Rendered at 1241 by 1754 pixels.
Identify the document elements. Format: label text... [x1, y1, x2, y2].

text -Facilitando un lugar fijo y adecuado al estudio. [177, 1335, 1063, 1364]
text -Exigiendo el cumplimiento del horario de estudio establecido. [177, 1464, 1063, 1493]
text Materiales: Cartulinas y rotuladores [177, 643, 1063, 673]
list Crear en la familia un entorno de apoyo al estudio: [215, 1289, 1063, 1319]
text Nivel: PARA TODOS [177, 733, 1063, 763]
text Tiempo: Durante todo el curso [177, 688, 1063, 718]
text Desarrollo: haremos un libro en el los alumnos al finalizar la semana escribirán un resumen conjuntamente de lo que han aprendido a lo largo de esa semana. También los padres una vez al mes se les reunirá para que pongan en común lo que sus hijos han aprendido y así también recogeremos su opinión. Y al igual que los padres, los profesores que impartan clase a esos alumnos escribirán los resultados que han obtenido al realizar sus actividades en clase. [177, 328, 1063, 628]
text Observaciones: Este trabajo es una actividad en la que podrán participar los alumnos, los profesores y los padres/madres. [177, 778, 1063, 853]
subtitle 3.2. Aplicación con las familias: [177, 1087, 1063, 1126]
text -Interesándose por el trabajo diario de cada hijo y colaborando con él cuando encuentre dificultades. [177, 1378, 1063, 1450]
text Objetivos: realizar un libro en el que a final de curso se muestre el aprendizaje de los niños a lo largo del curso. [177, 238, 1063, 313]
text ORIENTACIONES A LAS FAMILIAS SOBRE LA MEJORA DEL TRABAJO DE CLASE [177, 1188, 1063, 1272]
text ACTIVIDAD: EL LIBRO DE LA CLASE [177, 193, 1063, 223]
--------------------------------
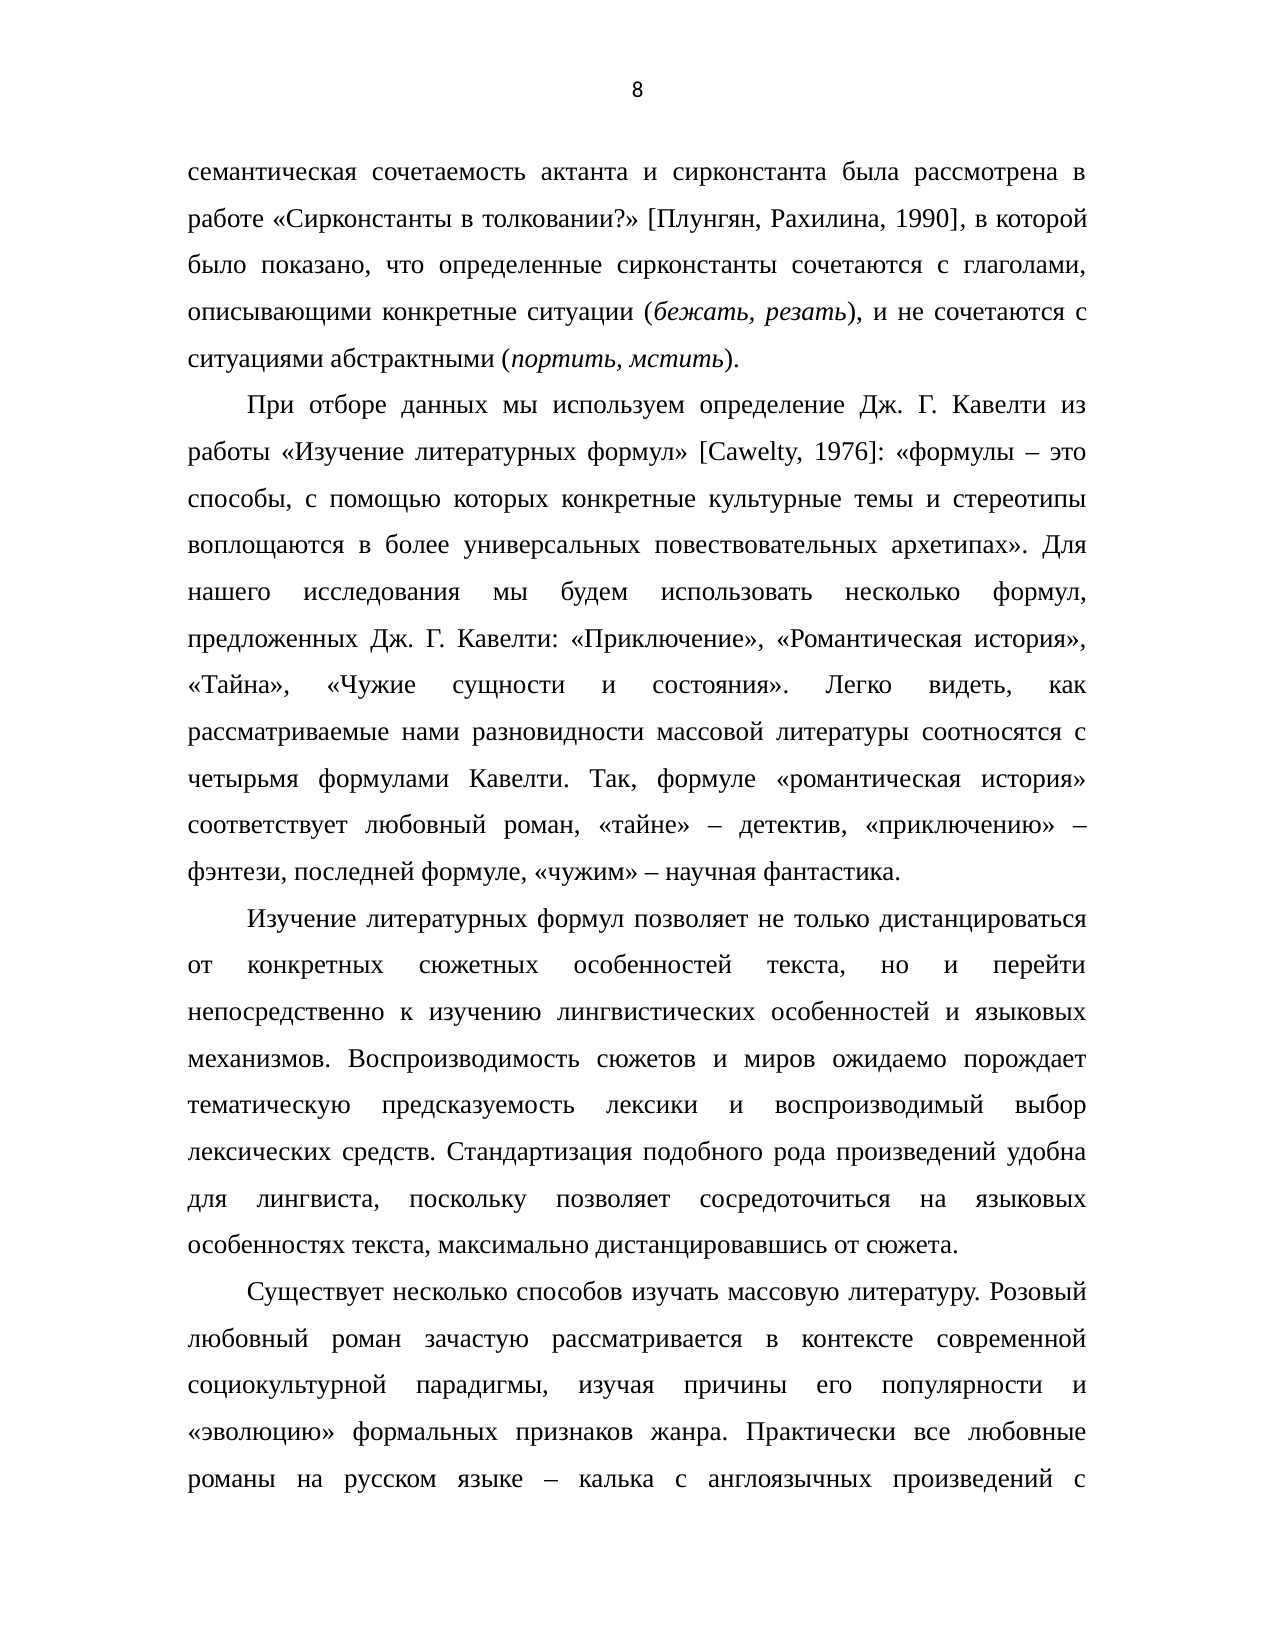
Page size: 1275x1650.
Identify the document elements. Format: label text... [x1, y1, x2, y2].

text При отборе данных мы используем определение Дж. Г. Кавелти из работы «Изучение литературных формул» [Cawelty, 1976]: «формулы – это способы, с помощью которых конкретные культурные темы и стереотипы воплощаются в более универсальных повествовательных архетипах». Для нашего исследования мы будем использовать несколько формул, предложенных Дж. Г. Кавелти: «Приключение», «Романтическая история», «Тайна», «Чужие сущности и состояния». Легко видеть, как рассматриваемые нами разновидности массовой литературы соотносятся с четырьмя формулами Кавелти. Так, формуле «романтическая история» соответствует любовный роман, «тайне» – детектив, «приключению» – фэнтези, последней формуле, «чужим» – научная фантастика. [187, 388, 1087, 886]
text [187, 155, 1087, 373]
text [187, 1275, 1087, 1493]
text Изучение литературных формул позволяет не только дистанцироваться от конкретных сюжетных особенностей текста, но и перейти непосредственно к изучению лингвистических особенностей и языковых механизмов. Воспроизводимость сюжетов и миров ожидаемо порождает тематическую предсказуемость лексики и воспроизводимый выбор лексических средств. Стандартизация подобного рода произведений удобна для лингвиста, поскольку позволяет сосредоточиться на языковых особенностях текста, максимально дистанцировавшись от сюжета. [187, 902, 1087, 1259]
--------------------------------
- **THE TASK**:
Please report the number of lines in the data that include the word "curso", and add no other text.

- **EXERCISE RESPONSE**:
2